Por que o Poder Legislativo não incluiu os Povos Indígenas na lei que reserva vagas para negros em concursos públicos? Por que continuamos invisibilizados? É tempo de que o Brasil comece a amortizar a dívida histórica que possui para com os Povos Indígenas, que não pode ser paga, pois se trata de crimes de lesa humanidade sem precedentes na História da humanidade.
Os Povos Indígenas tem capacidade para ocupar espaços estratégicos em todos os setores e em todos os níveis das esferas municipal, estadual e federal: não precisamos de tutores ou porta-vozes! Só com o nosso protagonismo será possível elaborar e implementar políticas públicas de saúde, educação, cultura, esporte, lazer, gênero e sustentabilidade que sejam adequadas à nossa diversidade cultural e linguística.

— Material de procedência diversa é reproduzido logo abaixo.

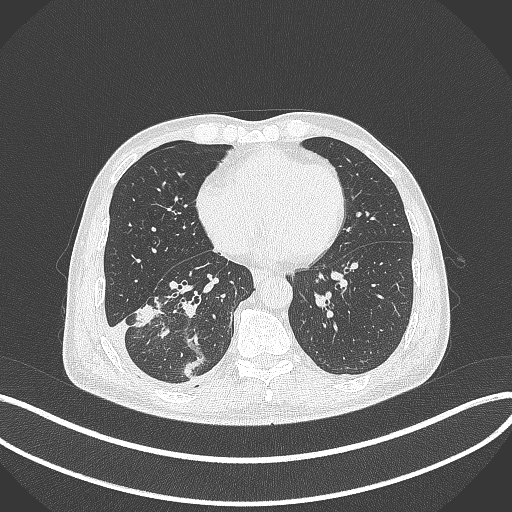
Chest CT, one axial slice. Slice 145 of 388 in the series (ordered by position). 120 kVp. Lung window (W 1500 / L -600 HU). 1 mm slice thickness. 512 × 512 image matrix, field of view 400 × 400 mm. Male patient, age 64 years. From the clinical record (not read from this slice): clinical TNM (as recorded): T3 N0 M0; histopathological grade: G2-3.
Structures marked on this image (bounding box drawn by a radiologist):
- lung tumour (recorded histology: adenocarcinoma): box from (x=134, y=302) to (x=167, y=329) px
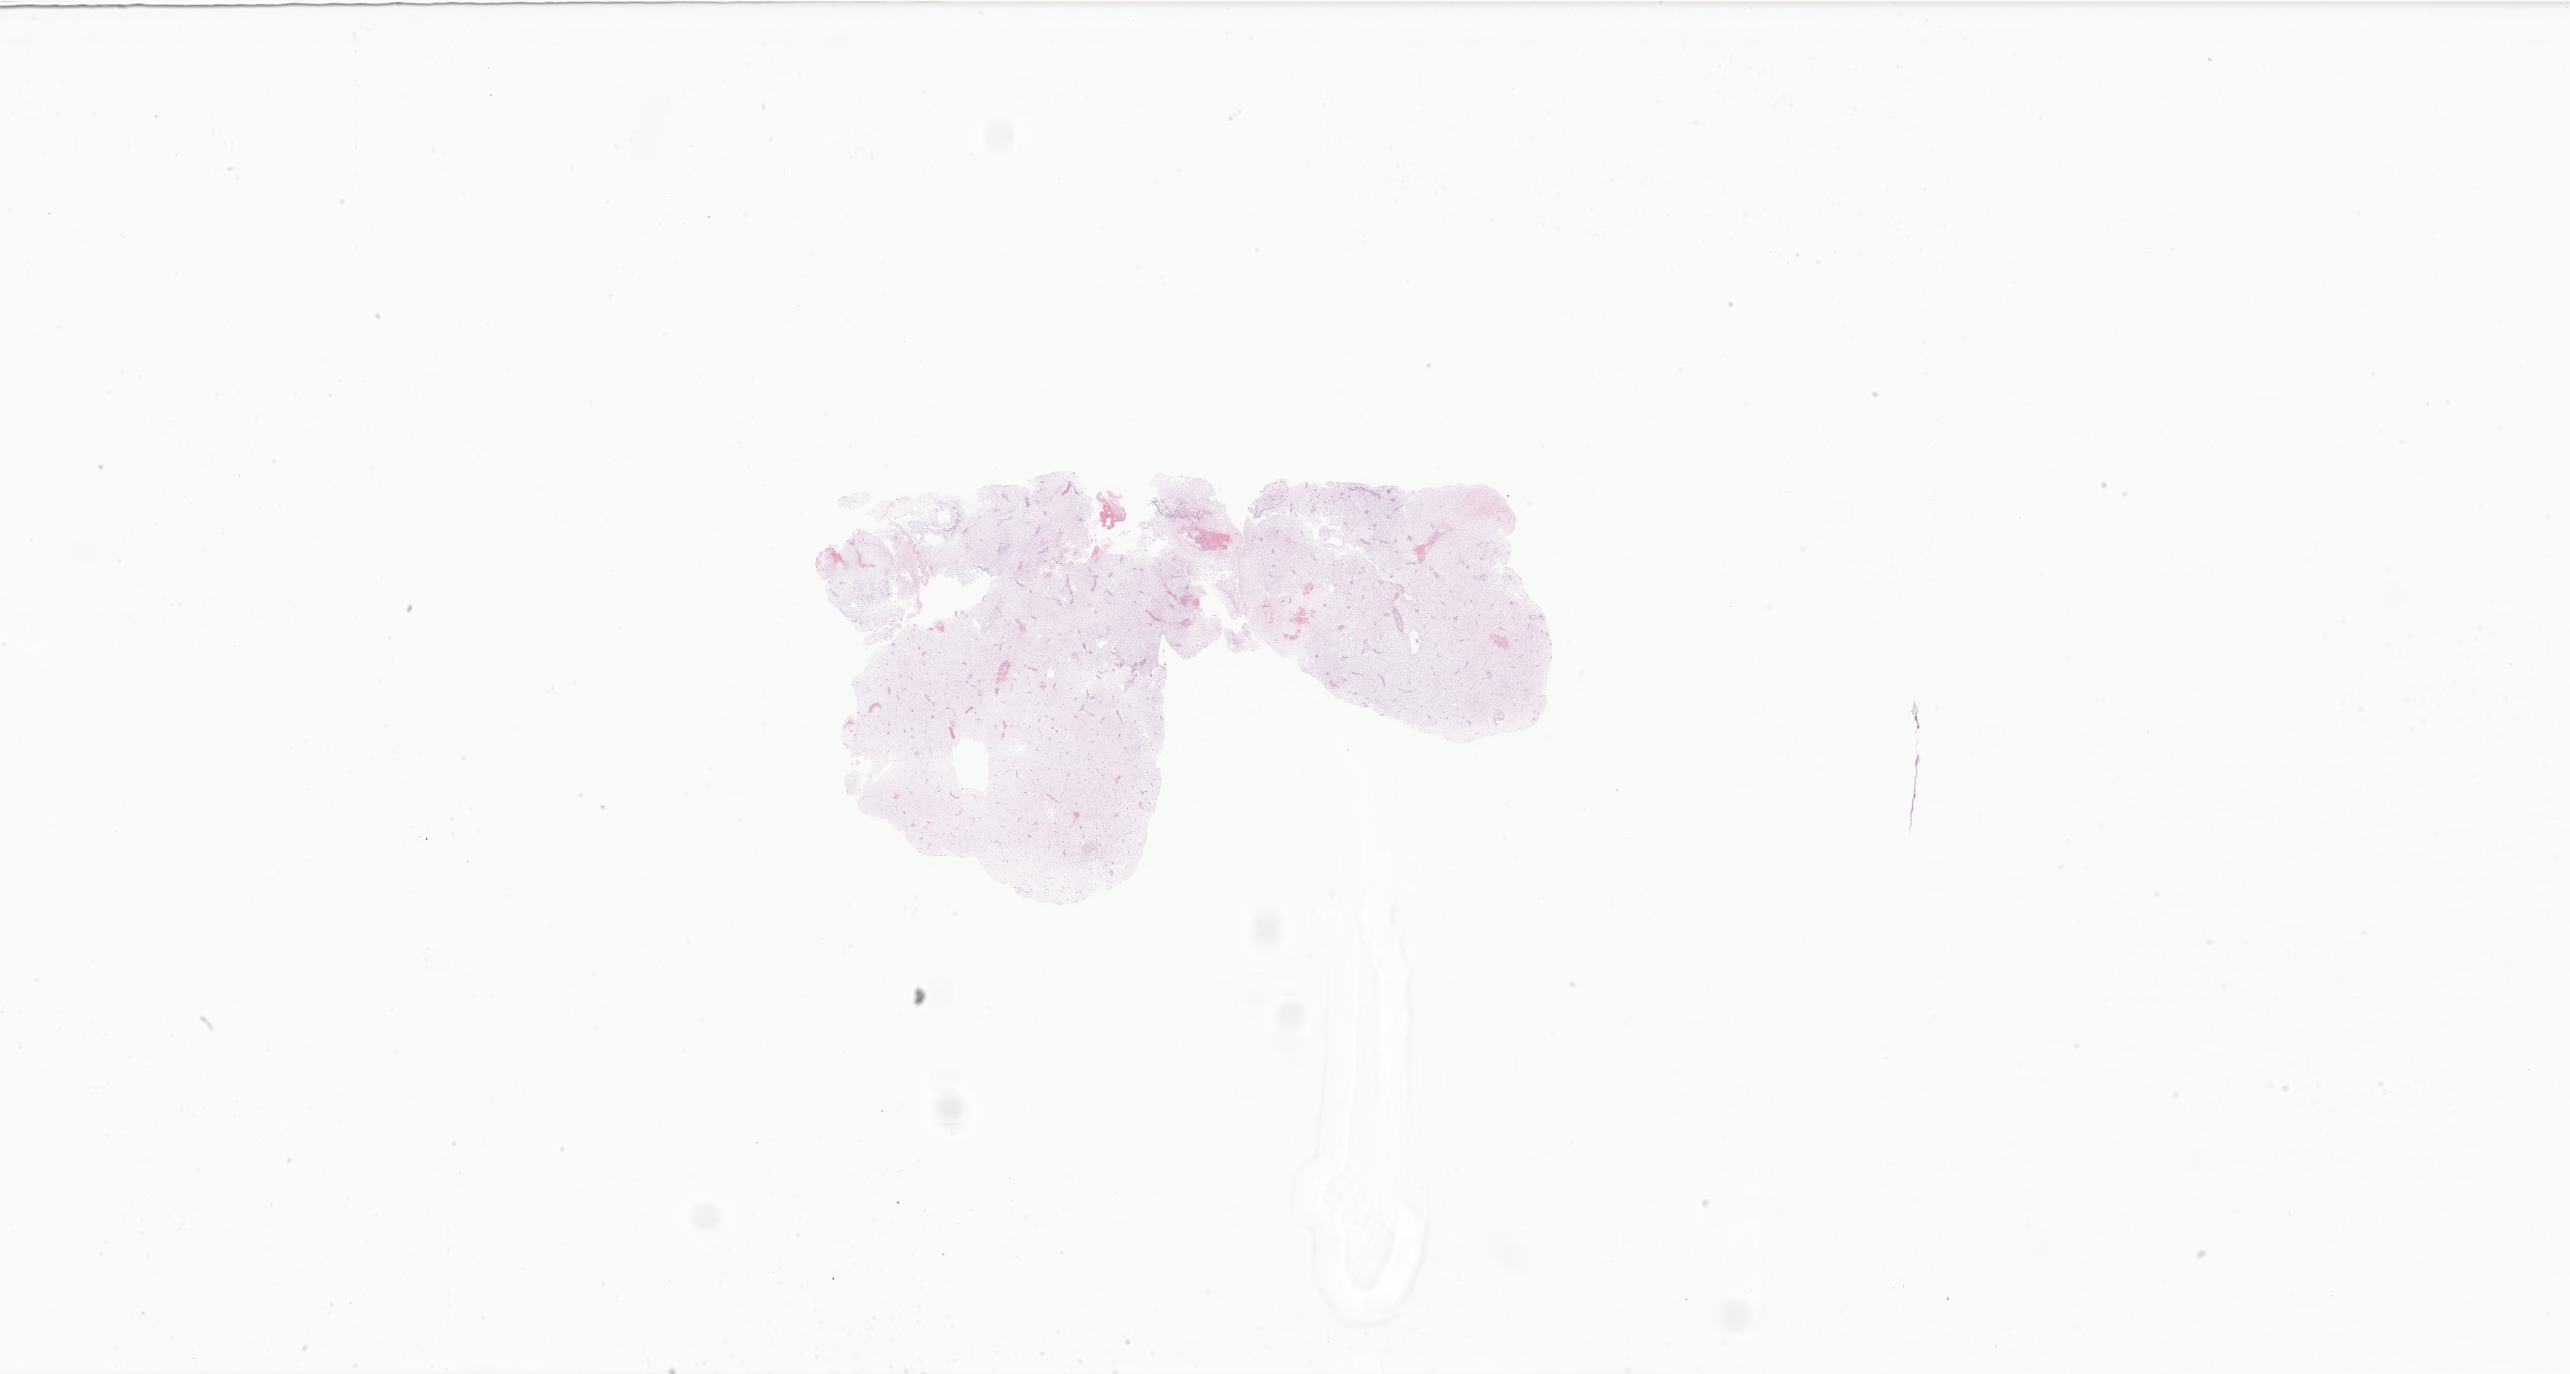
Whole-slide image, hematoxylin and eosin (H&E) stain of tumor tissue from the brain — whole scanned area (about 43.3 x 23.2 mm) shown as a low-resolution overview. FFPE section. Patient: male, age 43 months (3 years 7 months).
Diagnosis: Pilocytic astrocytoma.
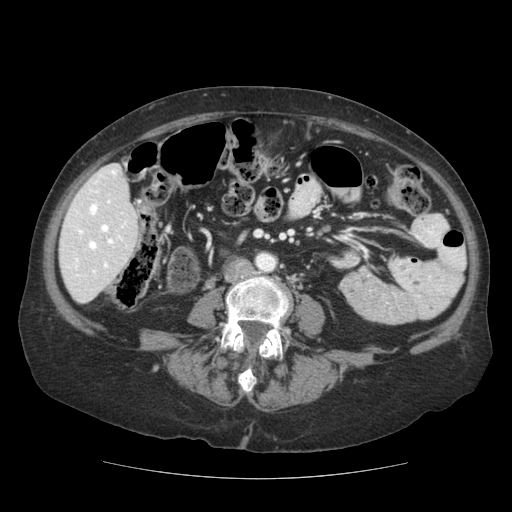
Contrast-enhanced abdominal CT (liver protocol), one axial slice. Position 36 of 111 along the scan axis. Soft-tissue window (W 400 / L 40 HU). 2.5 mm slice thickness. 512 × 512 image matrix, field of view 360 × 360 mm. From the clinical record (not read from this slice): diagnosis: hepatocellular carcinoma (patient treated with transarterial chemoembolisation; whether this scan precedes or follows treatment is not stated here); TNM stage (as recorded): Stage-I; Child-Pugh class: A; tumour differentiation: moderately-poorly differentiated; tumour nodularity: uninodular.
Structures marked on this image (semi-automatically segmented with operator editing):
- liver parenchyma outside the tumour (the mass and vessels are separate outlines, so this box may not span the whole liver): bounding box (x1, y1, x2, y2) in pixels: (58, 164, 138, 302)
- portal vein: (67, 169, 127, 276)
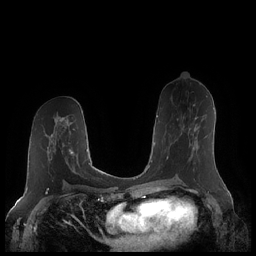
Breast MRI (dynamic contrast-enhanced), one axial slice; position 111 of 248 along the scan axis; dynamic contrast-enhanced series, time point 2 of 7 at this slice position (early post-contrast); 1.5 T; TE 1.9 ms, TR 4.1 ms; 256 × 256 image matrix. Female patient.
Outlined on this slice (semi-automatically segmented with operator editing):
- enhancing-tissue mask used for the functional tumour volume (all voxels passing the contrast-enhancement thresholds inside the analysis volume; usually the tumour): bounding box [x1, y1, x2, y2] px = [166, 117, 198, 159]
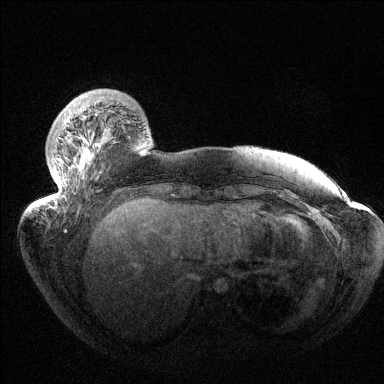
Breast MRI (dynamic contrast-enhanced), one axial slice. Position 29 of 144 along the scan axis. Dynamic contrast-enhanced series, time point 2 of 6 at this slice position (early post-contrast). 1.5 T. TE 1.5 ms, TR 4.6 ms. 1.2 mm slice thickness. 384 × 384 image matrix. Female patient.
Structures marked on this image (semi-automatically segmented with operator editing):
- enhancing-tissue mask used for the functional tumour volume (all voxels passing the contrast-enhancement thresholds inside the analysis volume; usually the tumour): bounding box (x1, y1, x2, y2) in pixels: (47, 114, 109, 205)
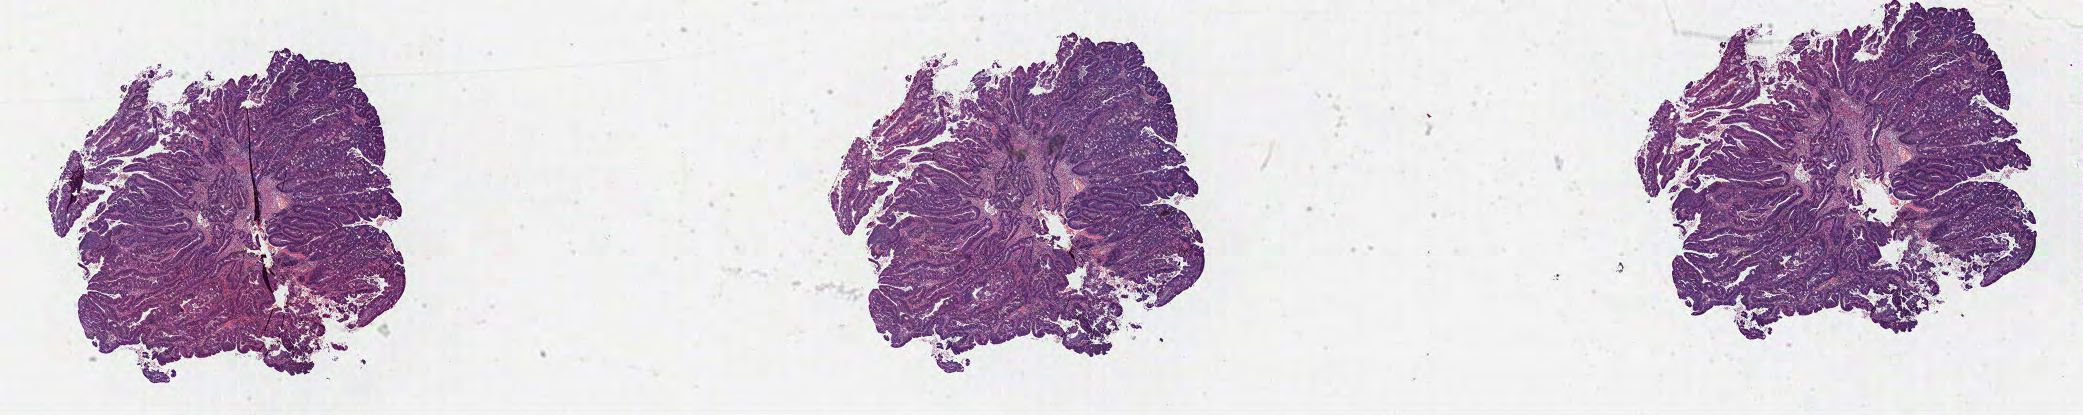
H&E-stained whole-slide image — whole scanned area (about 33.6 x 6.7 mm, acquisition: 40x scan) shown as a low-resolution overview, formalin-fixed paraffin-embedded (FFPE) diagnostic section, sample: primary tumour, colon. Patient: female, age at initial diagnosis 57 years.
* lymph nodes positive (case pathology): 0 of 25 examined
* diagnosis: Adenocarcinoma, NOS (ascending colon)
* AJCC pathologic stage: IV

A Comunidade Internacional deve saber que o Brasil não honra os tratados internacionais que assina, especialmente os instrumentos internacionais que reconhecem direitos humanos às minorias como nós, Povos Indígenas.
Nós, os 305 Povos Indígenas no Brasil, que possui 63 Grupos Isolados, falantes de 274 Línguas solicitamos a solidariedade dos movimentos presentes no Fórum Social Mundial Temático: Acreditamos que um outro mundo é possível e queremos um mundo e um futuro melhor para as gerações depois de nós! Lutamos pela nossa sobrevivência física e cultural; Exigimos respeito aos nossos saberes e expressões culturais tradicionais; Defendemos direitos territoriais reconhecidos constitucionalmente: que a Constituição seja cumprida e que nossos Povos possam ter de volta a dignidade que nos foi tirada! Queremos justiça social, respeito à diversidade cultural e o reconhecimento de que somos cidadãos brasileiros: iguais e com direito a ser diferentes!
Porto Alegre, 19 a 23 de janeiro de 2016.